AltstadtMunster and Alps, Bern

Emanating from a cathedral in the center of Rome, a line of ten thousand people stretches radially outward, like the hand of a giant clock, out to the edge of the city, and beyond. Yet these patient pilgrims are directed inward, not out. They are waiting their turn to enter the Temple of Time. They are waiting to bow to the Great Clock. They have traveled long distances, even from other countries, to visit this shrine. Now they stand quietly as the line creeps forward through immaculate streets. Some read from their prayer books. Some hold children. Some eat figs or drink water. And as they wait, they seem oblivious to the passage of time. They do not glance at their watches, for they do not own watches. They do not listen for chimes from a clock tower, for clock towers do not exist. Watches and clocks are forbidden, except for the Great Clock in the Temple of Time.

Inside the temple, twelve pilgrims stand in a circle around the Great Clock, one pilgrim for each hour mark on the huge configuration of metal and glass. Inside their circle, a massive bronze pendulum swings from a height of twelve meters, glints in the candlelight. The pilgrims chant with each period of the pendulum, chant with each measured increment of time. The pilgrims chant with each minute subtracted from their lives. This is their sacrifice.
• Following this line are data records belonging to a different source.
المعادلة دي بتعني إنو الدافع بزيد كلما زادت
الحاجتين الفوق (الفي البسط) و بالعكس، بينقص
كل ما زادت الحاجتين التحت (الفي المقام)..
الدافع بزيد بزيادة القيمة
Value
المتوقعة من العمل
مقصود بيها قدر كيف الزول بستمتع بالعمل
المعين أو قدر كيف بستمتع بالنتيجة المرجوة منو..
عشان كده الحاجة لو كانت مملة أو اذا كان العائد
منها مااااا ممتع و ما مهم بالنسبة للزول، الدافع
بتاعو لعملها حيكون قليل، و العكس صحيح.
After an hour by the Great Clock, the pilgrims depart and another twelve file through the tall portals. This procession continued for centuries.
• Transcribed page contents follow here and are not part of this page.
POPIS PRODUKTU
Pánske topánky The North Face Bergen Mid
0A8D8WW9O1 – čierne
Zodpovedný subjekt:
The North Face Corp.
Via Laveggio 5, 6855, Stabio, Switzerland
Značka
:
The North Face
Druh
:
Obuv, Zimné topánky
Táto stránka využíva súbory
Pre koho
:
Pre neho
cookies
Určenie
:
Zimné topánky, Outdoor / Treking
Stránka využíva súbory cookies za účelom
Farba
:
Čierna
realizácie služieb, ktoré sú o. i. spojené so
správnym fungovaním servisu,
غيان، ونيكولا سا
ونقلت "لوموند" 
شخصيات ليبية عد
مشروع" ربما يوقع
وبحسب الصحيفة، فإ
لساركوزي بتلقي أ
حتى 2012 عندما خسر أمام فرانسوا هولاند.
Long ago, before the Great Clock, time was measured by changes in heavenly bodies: the slow sweep of stars across the night sky, the arc of the sun and variation in light, the waxing and waning of the moon, tides, seasons. Time was measured also by heartbeats, the rhythms of drowsiness and sleep, the recurrence of hunger, the menstrual cycles of women, the duration of loneliness. Then, in a small town in Italy, the first mechanical clock was built. People were spellbound. Later they were horrified. Here was a human invention that quantified the passage of time, that laid ruler and compass to the span of desire, that measured out exactly the moments of a life. It was magical, it was unbearable, it was outside natural law. Yet the clock could not be ignored. It would have to be worshipped. The inventor was persuaded to build the Great Clock. Afterwards, he was killed and all other clocks were destroyed. Then the pilgrimages began.

In some ways, life goes on the same as before the Great Clock. The streets and alleyways of towns sparkle with the laughter of children. Families gather in good times to eat smoked beef and drink beer. Boys and girls glance shyly at each other across the atrium of an arcade. Painters adorn houses and buildings with their paintings. Philosophers contemplate. But every breath, every crossing of legs, every romantic desire has a slight gnarliness that gets caught in the mind. Every action, no matter how little, is no longer free. For all people know that in a certain cathedral in the center of Rome swings a massive bronze pendulum exquisitely connected to ratchets and gears, swings a massive bronze pendulum that measures out their lives. And each person knows that at some time he must confront the loose intervals of his life, must pay homage to the Great Clock. Each man and woman must journey to the Temple of Time.

Thus, on any day, at any hour of any day, a line of ten thousand stretches radially outward from the center of Rome, a line of pilgrims waiting to bow to the Great Clock. They stand quietly, reading prayer books, holding their children. They stand quietly, but secretly they seethe with their anger. For they must watch measured that which should not be measured. They must watch the precise passage of minutes and decades. They have been trapped by their own inventiveness and audacity. And they must pay with their lives.